Andrej Karpathy has long been speaking about the possible pitfall of Reinforcement Learning approaches in getting humanity to AGI, but he’s now explained in great detail why reinforcement learning produces suboptimal outcomes.
In a recent appearance on the Dwarkesh podcast, Karpathy—the former Tesla AI Director and founding member of OpenAI—delivered a surprisingly blunt assessment of reinforcement learning (RL), the technique that underpins much of modern AI’s most impressive capabilities. While RL has enabled breakthroughs from AlphaGo to ChatGPT’s conversational abilities, Karpathy’s critique suggests the technology may be far more limited than its recent success stories suggest. His central thesis? “Humans don’t use reinforcement learning,” and the approach itself is “terrible”—it’s just that everything we had before was even worse.
The Core Problem: Noisy, Inefficient Learning
Karpathy illustrated his critique with a straightforward example: solving a math problem. “In reinforcement learning, you will try lots of things in parallel first. So you’re given a problem. You try hundreds of different attempts, and these attempts can be complex, right? They can be like, ‘oh, let me try this, let me try that. This didn’t work. That didn’t work,’ et cetera. And then maybe you get an answer and now you check the back of the book and you see, okay, the correct answer is this.”

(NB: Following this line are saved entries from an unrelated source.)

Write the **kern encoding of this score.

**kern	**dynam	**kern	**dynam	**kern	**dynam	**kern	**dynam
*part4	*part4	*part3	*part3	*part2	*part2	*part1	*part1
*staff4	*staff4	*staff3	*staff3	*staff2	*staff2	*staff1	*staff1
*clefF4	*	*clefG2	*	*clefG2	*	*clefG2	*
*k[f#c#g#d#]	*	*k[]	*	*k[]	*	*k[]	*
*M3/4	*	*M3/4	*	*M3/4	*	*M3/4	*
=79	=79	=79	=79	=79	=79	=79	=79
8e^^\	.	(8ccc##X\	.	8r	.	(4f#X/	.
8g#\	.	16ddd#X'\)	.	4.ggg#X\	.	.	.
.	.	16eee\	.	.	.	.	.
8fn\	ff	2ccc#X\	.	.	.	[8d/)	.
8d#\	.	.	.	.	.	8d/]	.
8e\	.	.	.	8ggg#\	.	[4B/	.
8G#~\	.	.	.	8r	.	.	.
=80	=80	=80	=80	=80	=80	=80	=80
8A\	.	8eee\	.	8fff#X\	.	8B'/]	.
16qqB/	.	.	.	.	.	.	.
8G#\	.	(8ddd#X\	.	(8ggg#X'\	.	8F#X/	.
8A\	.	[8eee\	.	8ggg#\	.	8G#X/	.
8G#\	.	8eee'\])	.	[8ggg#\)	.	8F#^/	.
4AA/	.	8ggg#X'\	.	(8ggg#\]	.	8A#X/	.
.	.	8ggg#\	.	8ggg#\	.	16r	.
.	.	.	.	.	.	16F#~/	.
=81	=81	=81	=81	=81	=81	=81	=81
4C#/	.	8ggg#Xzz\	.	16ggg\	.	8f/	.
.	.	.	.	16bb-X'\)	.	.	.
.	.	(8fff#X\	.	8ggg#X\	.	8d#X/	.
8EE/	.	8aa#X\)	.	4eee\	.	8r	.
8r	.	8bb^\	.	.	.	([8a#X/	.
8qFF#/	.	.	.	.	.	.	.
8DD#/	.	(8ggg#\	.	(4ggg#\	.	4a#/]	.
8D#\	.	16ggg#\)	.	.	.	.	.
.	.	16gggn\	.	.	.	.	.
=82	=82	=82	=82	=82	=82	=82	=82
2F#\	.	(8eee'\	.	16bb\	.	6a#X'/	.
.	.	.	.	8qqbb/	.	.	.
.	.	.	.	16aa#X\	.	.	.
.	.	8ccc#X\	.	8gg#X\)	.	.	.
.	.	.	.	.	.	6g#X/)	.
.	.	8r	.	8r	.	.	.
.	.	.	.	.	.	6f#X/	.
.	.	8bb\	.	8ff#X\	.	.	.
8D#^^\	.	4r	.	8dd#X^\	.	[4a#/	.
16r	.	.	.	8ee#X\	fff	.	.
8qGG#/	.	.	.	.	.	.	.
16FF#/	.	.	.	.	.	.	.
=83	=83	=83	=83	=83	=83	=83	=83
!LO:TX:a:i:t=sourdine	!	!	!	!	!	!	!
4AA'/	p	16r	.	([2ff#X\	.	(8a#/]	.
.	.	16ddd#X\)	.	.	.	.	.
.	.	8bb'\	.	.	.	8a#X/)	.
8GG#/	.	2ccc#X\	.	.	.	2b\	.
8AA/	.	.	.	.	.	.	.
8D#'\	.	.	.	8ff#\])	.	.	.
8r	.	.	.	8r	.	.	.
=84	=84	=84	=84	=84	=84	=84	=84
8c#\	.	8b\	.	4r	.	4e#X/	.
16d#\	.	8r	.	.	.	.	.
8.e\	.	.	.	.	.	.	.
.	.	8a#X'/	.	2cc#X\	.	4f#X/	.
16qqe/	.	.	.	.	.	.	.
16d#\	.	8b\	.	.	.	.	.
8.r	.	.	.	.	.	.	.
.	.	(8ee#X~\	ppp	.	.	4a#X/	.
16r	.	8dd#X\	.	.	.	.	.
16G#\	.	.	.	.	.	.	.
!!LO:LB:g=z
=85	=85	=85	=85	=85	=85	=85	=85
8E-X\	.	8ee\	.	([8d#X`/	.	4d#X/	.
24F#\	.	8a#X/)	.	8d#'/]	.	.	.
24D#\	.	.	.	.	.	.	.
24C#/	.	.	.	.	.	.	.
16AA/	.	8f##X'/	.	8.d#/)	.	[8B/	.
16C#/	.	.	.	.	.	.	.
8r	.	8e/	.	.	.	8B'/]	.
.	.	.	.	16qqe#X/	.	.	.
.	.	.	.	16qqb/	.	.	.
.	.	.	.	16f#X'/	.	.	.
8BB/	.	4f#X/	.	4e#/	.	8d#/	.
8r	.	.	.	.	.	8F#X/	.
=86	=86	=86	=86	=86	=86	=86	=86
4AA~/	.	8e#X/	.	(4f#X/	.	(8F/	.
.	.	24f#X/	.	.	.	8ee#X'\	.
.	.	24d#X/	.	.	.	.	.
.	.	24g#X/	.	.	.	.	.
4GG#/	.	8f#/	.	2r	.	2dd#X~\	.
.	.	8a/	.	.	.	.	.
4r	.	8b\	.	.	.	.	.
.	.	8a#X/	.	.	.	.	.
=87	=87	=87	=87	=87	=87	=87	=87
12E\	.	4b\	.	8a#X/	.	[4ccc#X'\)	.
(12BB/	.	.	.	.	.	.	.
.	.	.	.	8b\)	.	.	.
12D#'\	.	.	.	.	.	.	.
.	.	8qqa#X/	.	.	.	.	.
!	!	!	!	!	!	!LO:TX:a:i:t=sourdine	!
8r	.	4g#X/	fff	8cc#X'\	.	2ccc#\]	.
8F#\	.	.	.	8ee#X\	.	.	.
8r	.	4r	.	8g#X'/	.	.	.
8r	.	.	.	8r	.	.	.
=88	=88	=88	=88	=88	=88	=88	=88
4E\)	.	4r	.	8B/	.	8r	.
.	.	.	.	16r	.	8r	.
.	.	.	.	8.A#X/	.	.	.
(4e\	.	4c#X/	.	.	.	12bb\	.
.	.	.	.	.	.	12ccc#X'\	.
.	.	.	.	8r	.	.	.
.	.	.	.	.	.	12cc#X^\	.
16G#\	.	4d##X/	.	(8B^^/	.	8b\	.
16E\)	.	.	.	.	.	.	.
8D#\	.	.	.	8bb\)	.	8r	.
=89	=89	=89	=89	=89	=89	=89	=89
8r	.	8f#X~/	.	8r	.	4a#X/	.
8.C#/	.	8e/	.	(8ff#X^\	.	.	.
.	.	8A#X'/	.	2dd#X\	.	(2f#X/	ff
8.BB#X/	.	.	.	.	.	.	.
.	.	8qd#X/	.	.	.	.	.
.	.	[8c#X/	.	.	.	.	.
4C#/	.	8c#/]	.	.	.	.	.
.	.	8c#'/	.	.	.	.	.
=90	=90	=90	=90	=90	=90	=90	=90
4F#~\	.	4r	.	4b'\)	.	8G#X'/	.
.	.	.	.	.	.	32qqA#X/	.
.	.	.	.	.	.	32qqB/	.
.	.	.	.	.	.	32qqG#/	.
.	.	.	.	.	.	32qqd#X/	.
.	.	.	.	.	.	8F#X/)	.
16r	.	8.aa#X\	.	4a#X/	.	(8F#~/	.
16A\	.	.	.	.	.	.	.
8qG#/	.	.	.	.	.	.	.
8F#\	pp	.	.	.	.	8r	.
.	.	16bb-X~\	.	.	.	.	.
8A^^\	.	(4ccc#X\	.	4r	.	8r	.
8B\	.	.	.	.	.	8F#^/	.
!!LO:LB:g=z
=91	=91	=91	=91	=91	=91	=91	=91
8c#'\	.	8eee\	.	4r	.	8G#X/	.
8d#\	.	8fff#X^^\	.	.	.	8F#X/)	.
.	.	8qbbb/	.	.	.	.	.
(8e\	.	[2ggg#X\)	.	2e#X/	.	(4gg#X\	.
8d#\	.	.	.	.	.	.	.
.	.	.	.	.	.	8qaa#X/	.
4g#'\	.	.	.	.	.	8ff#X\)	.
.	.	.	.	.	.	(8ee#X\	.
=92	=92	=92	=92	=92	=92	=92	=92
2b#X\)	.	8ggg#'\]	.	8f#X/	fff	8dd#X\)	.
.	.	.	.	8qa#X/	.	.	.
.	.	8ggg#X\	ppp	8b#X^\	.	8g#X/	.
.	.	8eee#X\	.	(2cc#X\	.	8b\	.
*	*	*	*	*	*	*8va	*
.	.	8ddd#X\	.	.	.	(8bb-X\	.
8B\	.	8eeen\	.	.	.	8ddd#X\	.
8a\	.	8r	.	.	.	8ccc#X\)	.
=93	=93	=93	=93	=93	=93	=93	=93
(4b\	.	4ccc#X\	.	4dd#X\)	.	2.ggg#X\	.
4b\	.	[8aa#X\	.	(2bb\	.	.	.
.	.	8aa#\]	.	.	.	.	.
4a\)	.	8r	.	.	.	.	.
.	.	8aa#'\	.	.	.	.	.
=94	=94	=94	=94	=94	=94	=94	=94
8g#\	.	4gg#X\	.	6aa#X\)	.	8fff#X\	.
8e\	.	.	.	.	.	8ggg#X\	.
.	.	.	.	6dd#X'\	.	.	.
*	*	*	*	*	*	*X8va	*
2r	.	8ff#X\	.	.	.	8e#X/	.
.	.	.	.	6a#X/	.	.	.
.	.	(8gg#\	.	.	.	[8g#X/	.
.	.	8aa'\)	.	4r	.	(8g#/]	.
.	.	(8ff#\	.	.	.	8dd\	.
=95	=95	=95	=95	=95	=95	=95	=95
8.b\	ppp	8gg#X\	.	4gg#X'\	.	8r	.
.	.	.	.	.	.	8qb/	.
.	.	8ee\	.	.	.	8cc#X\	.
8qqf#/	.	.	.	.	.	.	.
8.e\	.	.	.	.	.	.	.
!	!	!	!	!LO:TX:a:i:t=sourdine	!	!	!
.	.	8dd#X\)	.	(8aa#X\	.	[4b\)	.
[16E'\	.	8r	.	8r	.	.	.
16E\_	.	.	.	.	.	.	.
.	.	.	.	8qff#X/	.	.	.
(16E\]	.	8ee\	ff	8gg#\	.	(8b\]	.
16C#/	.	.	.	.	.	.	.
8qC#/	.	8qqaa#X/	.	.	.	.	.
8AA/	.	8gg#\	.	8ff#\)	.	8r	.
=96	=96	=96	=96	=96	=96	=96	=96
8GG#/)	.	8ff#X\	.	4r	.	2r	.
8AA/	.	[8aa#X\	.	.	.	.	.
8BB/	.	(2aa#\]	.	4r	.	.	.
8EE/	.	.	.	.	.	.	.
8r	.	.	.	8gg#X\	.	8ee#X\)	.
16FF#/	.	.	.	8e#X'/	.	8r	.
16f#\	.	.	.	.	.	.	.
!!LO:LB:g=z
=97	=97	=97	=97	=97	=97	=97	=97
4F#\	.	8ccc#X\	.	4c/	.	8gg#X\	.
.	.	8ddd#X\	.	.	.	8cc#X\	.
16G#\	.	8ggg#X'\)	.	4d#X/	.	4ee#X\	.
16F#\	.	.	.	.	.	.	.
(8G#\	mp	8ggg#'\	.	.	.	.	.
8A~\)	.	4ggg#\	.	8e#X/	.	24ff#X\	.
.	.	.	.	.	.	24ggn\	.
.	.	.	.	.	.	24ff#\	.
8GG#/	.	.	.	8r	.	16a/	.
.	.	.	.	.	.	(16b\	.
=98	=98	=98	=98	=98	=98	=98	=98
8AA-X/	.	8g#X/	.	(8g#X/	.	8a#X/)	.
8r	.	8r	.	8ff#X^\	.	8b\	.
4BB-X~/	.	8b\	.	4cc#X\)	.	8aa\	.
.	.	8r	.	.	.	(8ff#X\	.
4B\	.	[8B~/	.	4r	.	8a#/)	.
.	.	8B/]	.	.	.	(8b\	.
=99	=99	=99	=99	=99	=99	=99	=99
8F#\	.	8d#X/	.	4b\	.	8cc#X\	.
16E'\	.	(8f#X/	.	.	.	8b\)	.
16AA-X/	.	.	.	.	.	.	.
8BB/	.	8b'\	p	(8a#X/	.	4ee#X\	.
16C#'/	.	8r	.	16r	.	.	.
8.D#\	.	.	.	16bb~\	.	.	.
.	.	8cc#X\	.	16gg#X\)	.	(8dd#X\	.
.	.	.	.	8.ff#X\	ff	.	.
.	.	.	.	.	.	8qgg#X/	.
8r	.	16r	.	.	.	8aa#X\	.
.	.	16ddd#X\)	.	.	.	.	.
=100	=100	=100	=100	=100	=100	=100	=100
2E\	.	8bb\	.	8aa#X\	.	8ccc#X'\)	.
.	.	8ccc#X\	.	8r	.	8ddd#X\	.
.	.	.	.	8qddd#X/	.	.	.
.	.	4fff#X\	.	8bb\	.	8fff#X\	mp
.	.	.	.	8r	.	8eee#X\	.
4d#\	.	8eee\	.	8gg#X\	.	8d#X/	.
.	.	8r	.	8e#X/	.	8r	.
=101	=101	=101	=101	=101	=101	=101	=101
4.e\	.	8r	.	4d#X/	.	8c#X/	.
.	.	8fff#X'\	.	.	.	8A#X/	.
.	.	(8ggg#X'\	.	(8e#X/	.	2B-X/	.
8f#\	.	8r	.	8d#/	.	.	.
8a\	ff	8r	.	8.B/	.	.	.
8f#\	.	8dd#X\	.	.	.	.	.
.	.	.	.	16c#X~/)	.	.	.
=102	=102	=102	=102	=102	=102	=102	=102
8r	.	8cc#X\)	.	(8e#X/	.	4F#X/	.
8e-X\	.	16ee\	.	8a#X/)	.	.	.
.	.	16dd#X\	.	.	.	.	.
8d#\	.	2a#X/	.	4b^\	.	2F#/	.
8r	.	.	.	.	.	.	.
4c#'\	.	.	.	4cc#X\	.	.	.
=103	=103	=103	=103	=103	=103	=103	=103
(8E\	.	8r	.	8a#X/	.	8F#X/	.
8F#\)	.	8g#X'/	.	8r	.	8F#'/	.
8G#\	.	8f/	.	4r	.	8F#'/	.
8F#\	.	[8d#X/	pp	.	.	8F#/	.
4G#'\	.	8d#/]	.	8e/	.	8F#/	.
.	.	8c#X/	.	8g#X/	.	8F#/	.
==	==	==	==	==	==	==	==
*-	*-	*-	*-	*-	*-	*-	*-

The issue emerges in how the system learns from success. “You can see that, okay, this one, this one, and that one got the correct answer, but these other 97 of them didn’t. So literally what reinforcement learning does is it goes to the ones that worked really well and every single thing you did along the way—every single token gets upweighted of like, ‘do more of this.'”
This is where the fundamental flaw reveals itself. “The problem with that is, I mean, people will say that your estimator has high variance, but what I mean is it’s just noisy. It’s noisy. So basically it kind of almost assumes that every single little piece of the solution that you made that got to the right answer was the correct thing to do, which is not true.”
The Straw Problem
Karpathy deployed a vivid metaphor to capture the inefficiency: “You may have gone down the wrong alleys until you got to the right solution. Every single one of those incorrect things you did, as long as you got to the correct solution, will be upweighted as ‘do more of this.’ It’s terrible. Yeah, it’s noisy. You’ve done all this work only to find a single—at the end you get a single number of like, ‘oh, you did correct.’ And based on that, you weigh that entire trajectory as like ‘upgrade or downweight.'”
The metaphor he uses is striking: “The way I like to put it is you’re sucking supervision through a straw, because you’ve done all this work that could be minutes of rollout and you’re sucking the bits of supervision of the final reward signal through a straw, and you’re broadcasting that across the entire trajectory and using that to upgrade or downweight that trajectory. It’s crazy.”
Why It Still Works (Sort Of)
Despite his harsh criticism, Karpathy acknowledges that RL remains the best tool available—not because it’s good, but because the alternatives are worse. “Reinforcement learning is terrible. It just so happens that everything that we had before it is much worse, because previously we’re just imitating people, so it has all these issues.”
Implications for the AI Industry
Karpathy’s critique arrives at a pivotal moment for the AI industry. Major labs including OpenAI, Google DeepMind, and Anthropic have heavily invested in reinforcement learning techniques, particularly Reinforcement Learning from Human Feedback (RLHF), which has become the standard approach for aligning large language models with human preferences. OpenAI’s o1 model, released in 2024, represents a significant bet on RL-based reasoning, using the technique to enable models to “think” through problems step-by-step.
However, recent developments suggest the industry may be heeding similar concerns. There’s growing interest in alternative training paradigms, including direct preference optimization (DPO) and other methods that attempt to learn from feedback more efficiently. Some researchers are exploring hybrid approaches that combine imitation learning with more targeted forms of feedback, potentially addressing the “noisy supervision” problem Karpathy describes.
The critique also raises questions about the path to artificial general intelligence. If RL is fundamentally limited in its ability to learn efficiently from sparse reward signals, and if humans genuinely “do something different,” as Karpathy suggests, then the current trajectory of scaling up RL-based systems may face inherent limitations. This could explain why, despite massive computational investments, certain types of reasoning and learning remain challenging for even the most advanced AI systems.
For an industry that has grown accustomed to exponential progress, Karpathy’s warning serves as a reminder that the current paradigm—no matter how successful—may be built on fundamentally inefficient foundations. The question now is whether researchers can develop genuinely new approaches to machine learning, or whether we’ll continue refining a technique that, in Karpathy’s words, remains “terrible”—just less terrible than everything else we’ve tried.